**Exercise instructions**
Rewrite every one of these rows, swapping "shelves" for "racks" and keeping everything else the same. Omit the pictures from your version.

Data items
§ §

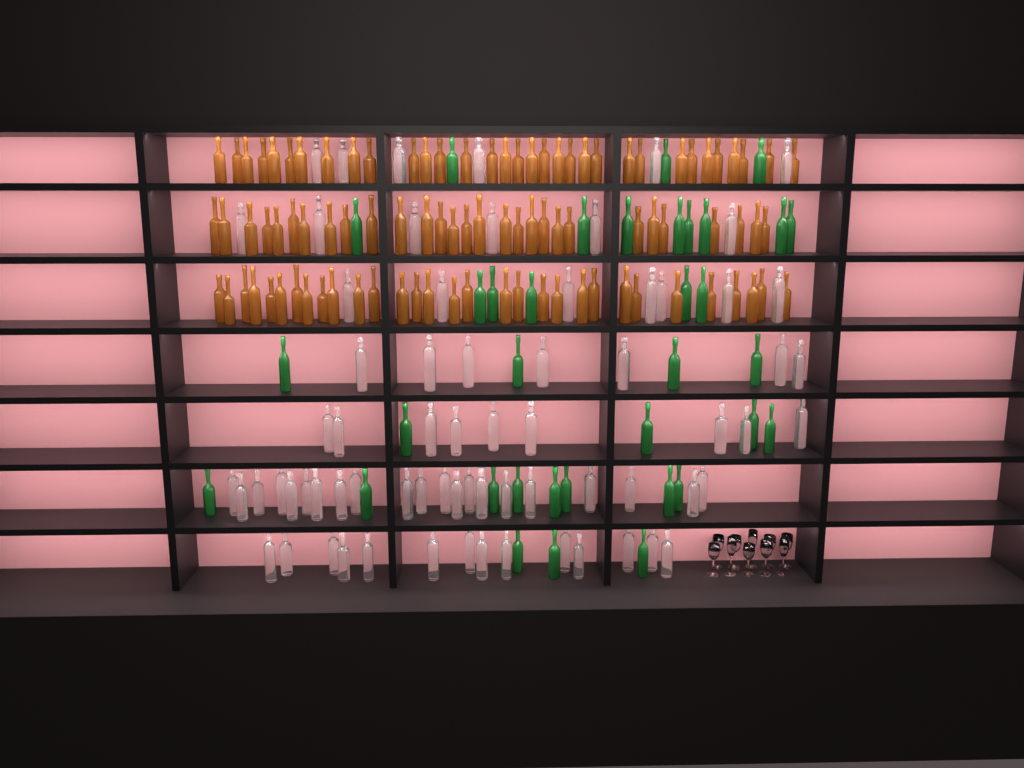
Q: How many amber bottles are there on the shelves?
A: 93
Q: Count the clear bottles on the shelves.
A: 70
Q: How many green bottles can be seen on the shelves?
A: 35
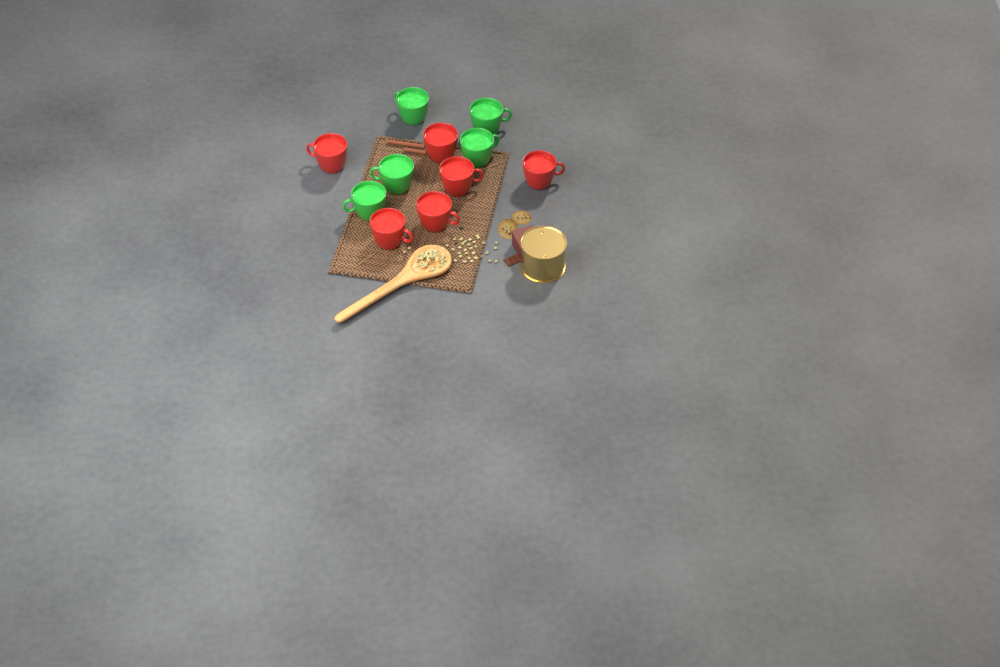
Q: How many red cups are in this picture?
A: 6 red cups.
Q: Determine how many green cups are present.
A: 5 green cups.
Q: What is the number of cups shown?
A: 11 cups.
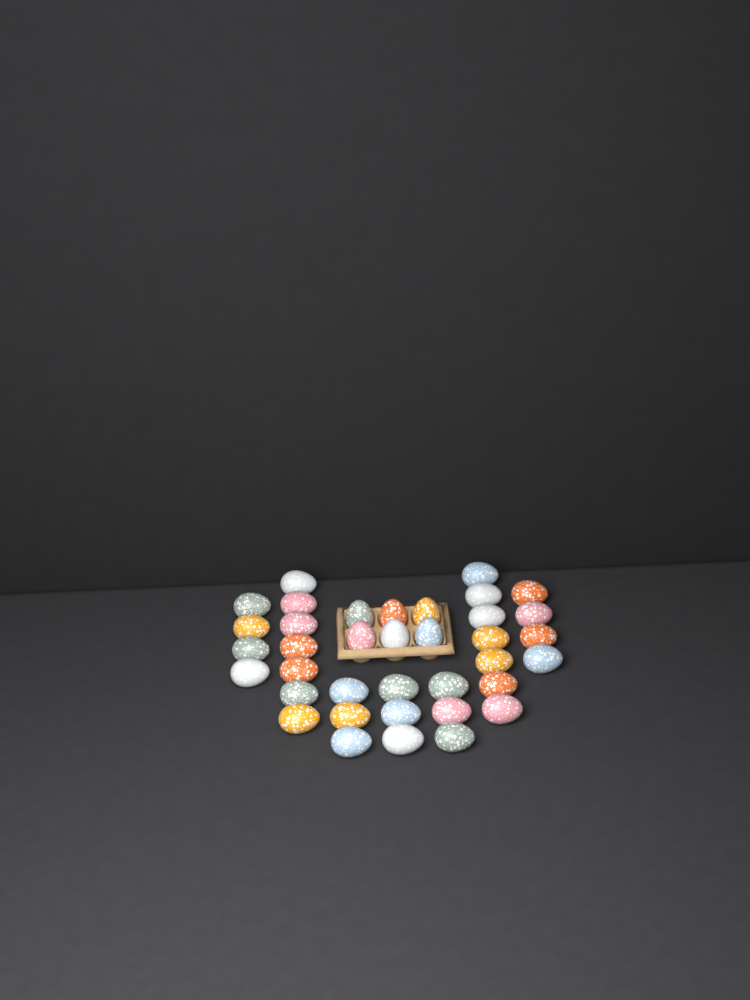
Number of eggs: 37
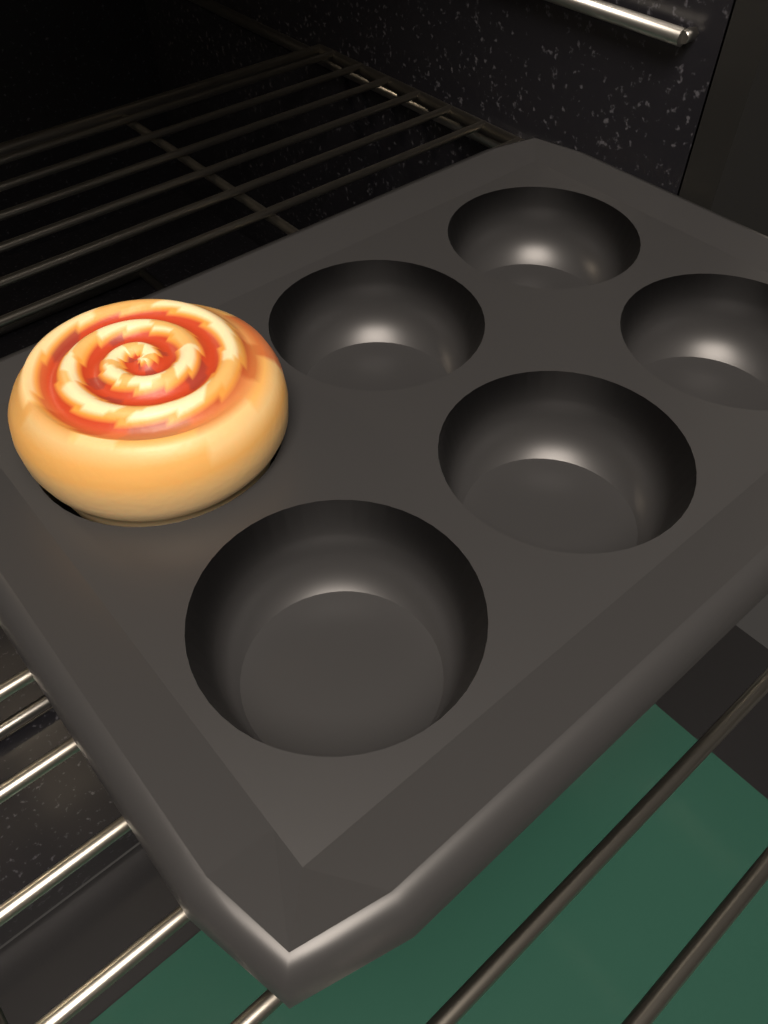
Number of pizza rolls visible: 1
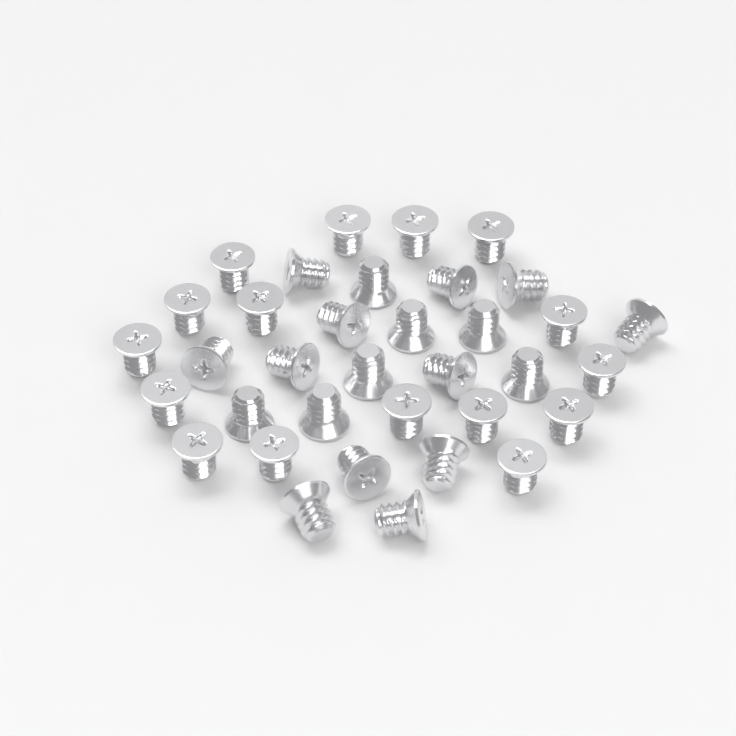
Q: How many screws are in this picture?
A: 35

§ §

**Solution to this problem**
Q: How many amber bottles are there on the racks?
A: 93
Q: Count the clear bottles on the racks.
A: 70
Q: How many green bottles can be seen on the racks?
A: 35
Q: How many red cups are in this picture?
A: 6 red cups.
Q: Determine how many green cups are present.
A: 5 green cups.
Q: What is the number of cups shown?
A: 11 cups.
Number of eggs: 37
Number of pizza rolls visible: 1
Q: How many screws are in this picture?
A: 35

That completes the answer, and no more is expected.